Good day traders! Check now the most recent charts and market updates for today’s session. Learn more about analysis and be up to date on the current happenings in the market!


Royal Bank of Canada (RBC) sees Ottowa having the same situation with Washington when it comes to the threats of inflation. CEO David McKay cited the gradual reopening of Canada’s economy as the main reason for the pressure in consumer goods prices. The same tone is shared by Treasury Secretary Janet Yellen who attributed the rising US yield curve to the recovery of the American economy. High inflation usually signals for an interest hike by central banks. However, the Bank of Canada (BOC) is widely anticipated to retain its benchmark interest rate of 0.25% on Wednesday’s meeting, March 10. Analysts and investors were already anticipating the BOC to be the first central bank in the west to increase its rates. However, the central bank said that the unemployment rate remains high and keeping the current rate will further allow businesses to cope up with the pandemic. USDCAD prices are expected to reach a key resistance area at 1.31000.


The New Zealand dollar is back to a 2-month low against the US dollar and is expected to continue to fall this week. This was despite the disappointing economic data from Wellington in the previous days, which could’ve increased the demand for the kiwi currency. On Tuesday, electronic retail card sales dropped by -2.5% for the month of February. On a year-over-year basis, the report shrank by -5.3%, the steepest decline since May 2020. The rising yield curve in the US is driving the recovery of the greenback. The 10-year maturity treasury bonds have seen its annual return hitting the 2021 high on Monday, March 08, before a short pullback. Analysts are expecting a continued increase in the yield in the near-term as the US Congress is expected to pass the proposed 1.9 trillion stimulus on Wednesday. It is then up to President Biden to sign the bill into law before the March 14 deadline. The target price of NZDUSD is around September 18’s high of 0.6800.

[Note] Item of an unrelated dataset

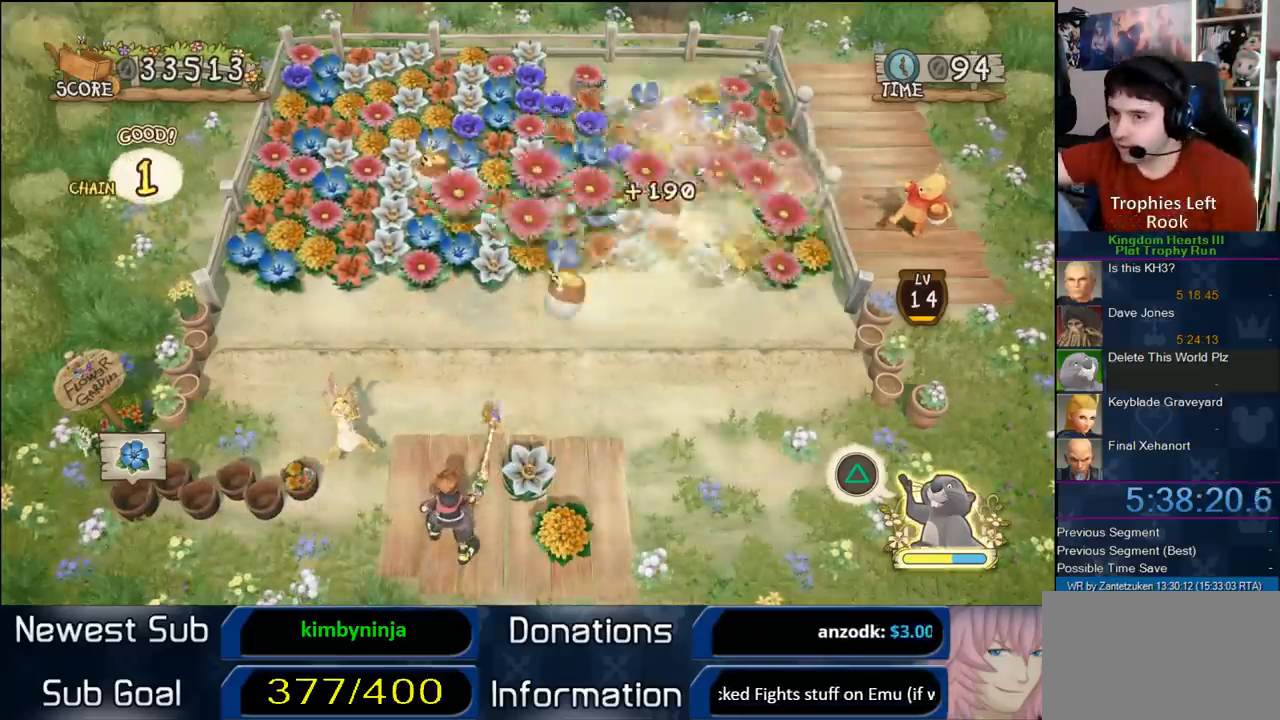
{"buttons": [], "left_stick": "center", "right_stick": "center", "events": []}
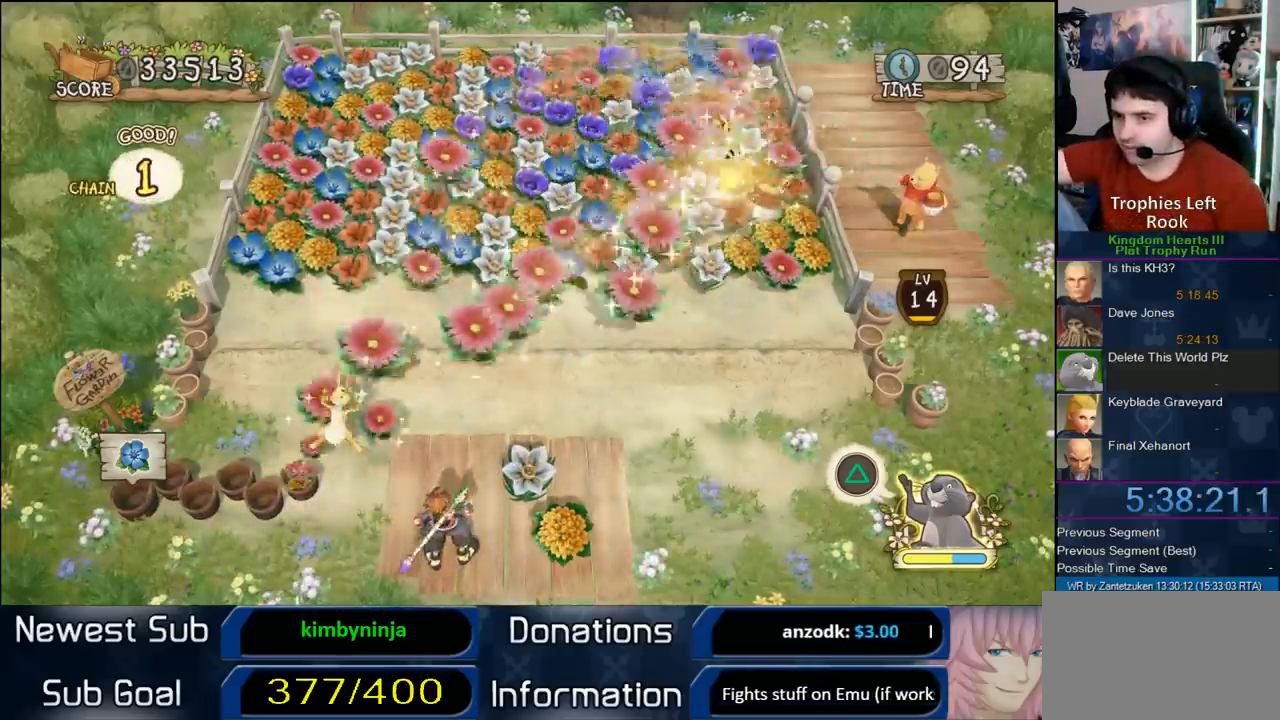
{"buttons": [], "left_stick": "center", "right_stick": "center", "events": []}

The positive outlook for the Japanese economy will weigh down on the yen. Initially, investors were bullish for the Japanese currency after January’s Household Spending report on Monday, March 08, dropped a new to the lowest level since December 2019’s report. Meanwhile, the report showed a -6.1% contraction on an annual basis. However, these data were easily shrug off by investors after Coincident Indicator and Leading Index rose by 3.5% and 1.4% for the same month later that day. In addition to this, Economy Watchers Current Index was up to its 2-month high at 41.3 points for the month of February. Another report that will push down the demand for the safe-haven yen is gross domestic product (GDP). For the fourth quarter of fiscal 2020, the world’s third-largest economy expanded by 2.8% despite its counterparts in the EU shrinking in Q4. On a YoY basis, the report was up by 11.7%. Analysts are looking at 88.000 as the next resistance line.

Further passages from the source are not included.